Offering frequent news and analysis from the majestic Evergreen State and beyond, The Cascadia Advocate is the Northwest Progressive Institute's unconventional perspective on world, national, and local politics.

Wednesday, November 15, 2006

Bush wants to increase troop levels in Iraq?

The Guardian is reporting that George W. Bush wants to send more troops to Iraq, in a move the British newspaper describes as "a last big push." There's a summary at the end of the Guardian article that lists the supposed "four point strategy" being considered by the Iraq Study Group:

Four-point strategy
  • Increase US troop levels by up to 20,000 to secure Baghdad and allow redeployments elsewhere in Iraq
  • Focus on regional cooperation with international conference and/or direct diplomatic involvement of countries such as Kuwait and Saudi Arabia
  • Revive reconciliation process between Sunni, Shia and others
  • Increased resources from Congress to fund training and equipment of Iraqi security forces

If The Guardian report is accurate, then the "new" policy won't be so much new as a re-working of the already failed policy.

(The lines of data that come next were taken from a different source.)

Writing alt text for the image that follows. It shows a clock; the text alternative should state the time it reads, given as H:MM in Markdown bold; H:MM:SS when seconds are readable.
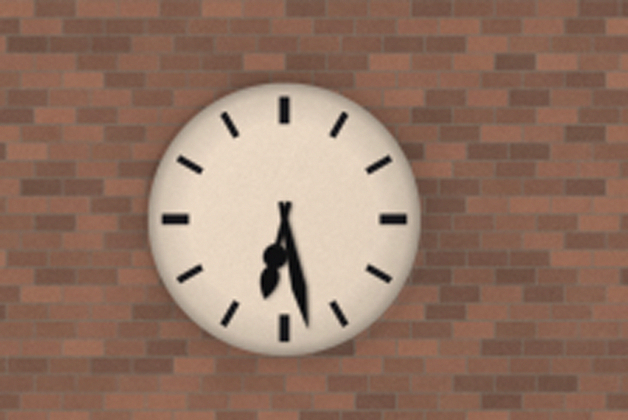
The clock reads **6:28**
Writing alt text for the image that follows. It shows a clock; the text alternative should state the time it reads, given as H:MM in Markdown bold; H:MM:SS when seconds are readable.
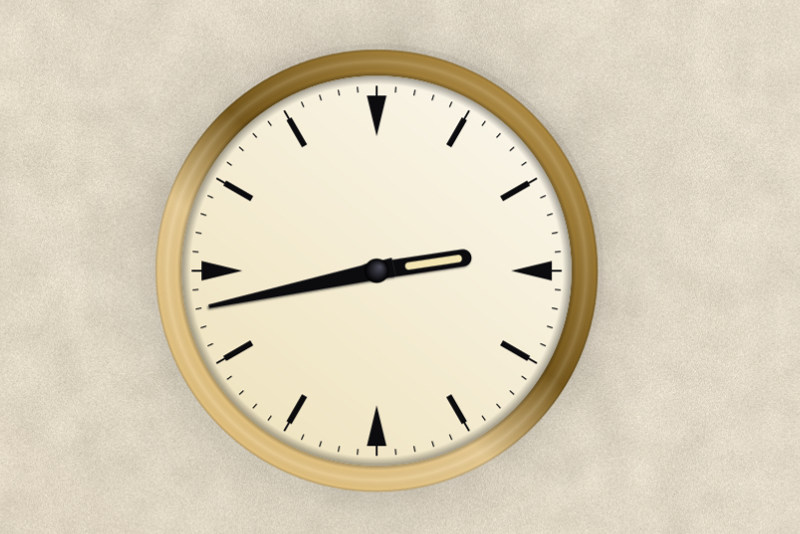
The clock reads **2:43**
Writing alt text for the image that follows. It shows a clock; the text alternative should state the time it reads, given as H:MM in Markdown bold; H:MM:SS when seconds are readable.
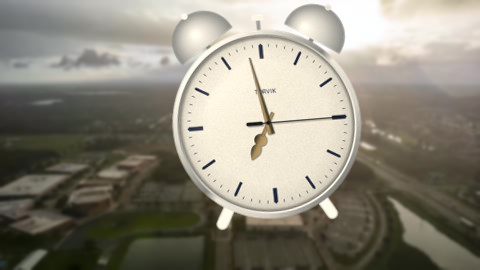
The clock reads **6:58:15**
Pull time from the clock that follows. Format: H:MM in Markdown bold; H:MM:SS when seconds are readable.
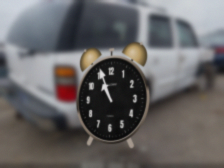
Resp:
**10:56**
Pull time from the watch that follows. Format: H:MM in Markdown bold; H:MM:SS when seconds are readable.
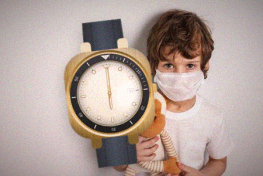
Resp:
**6:00**
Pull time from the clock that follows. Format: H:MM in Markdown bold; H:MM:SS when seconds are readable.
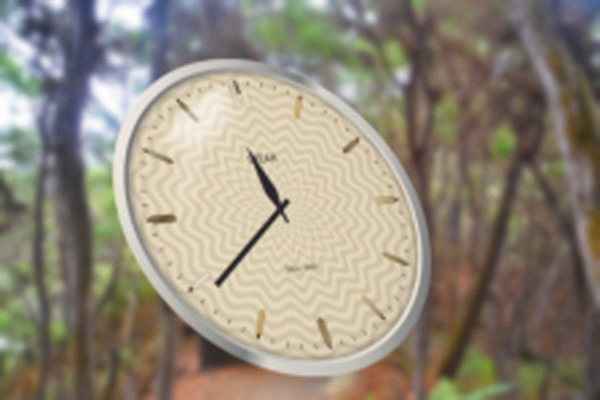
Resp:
**11:39**
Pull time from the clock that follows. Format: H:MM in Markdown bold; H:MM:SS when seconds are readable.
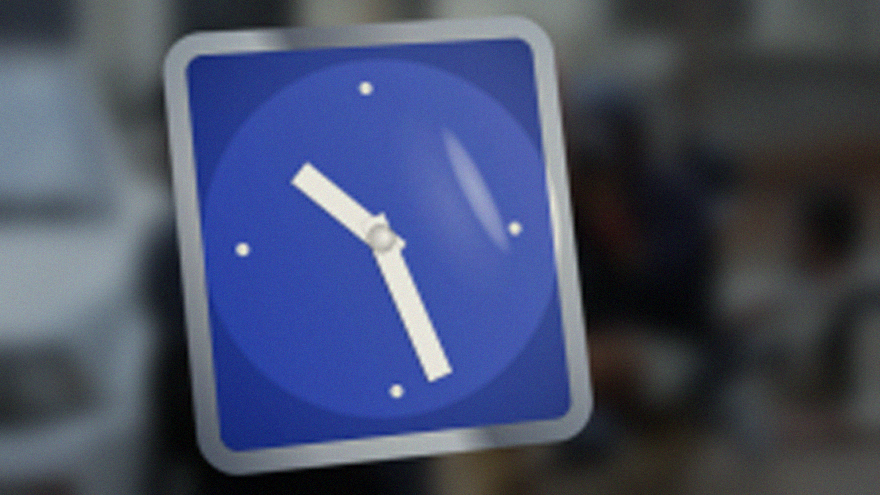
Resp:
**10:27**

They can work this around the margins all they want, but it's not going to change the fundamental dynamics of the situation in Iraq. While politicians jockey for position, our troops and ordinary Iraqis pay the price.

The Iraq Study Group may turn out to be nothing more than political cover. How one "revives the reconciliation process" between factions that completely hate each other is beyond me. Someday maybe. In the next year? Right.

I suppose the Saudis and the Kuwaitis might be prevailed upon to lend some diplomatic credence to the effort, but let's not forget that Saudi Arabia has its own internal issues. And it has its own external agenda.

As for "Iraqi security forces," that has become pretty much a joke. Half the time it seems like those forces are active participants in the carnage.

Democrats need to be prepared to stand up to the Bush administration and act decisively to end the fiasco in Iraq.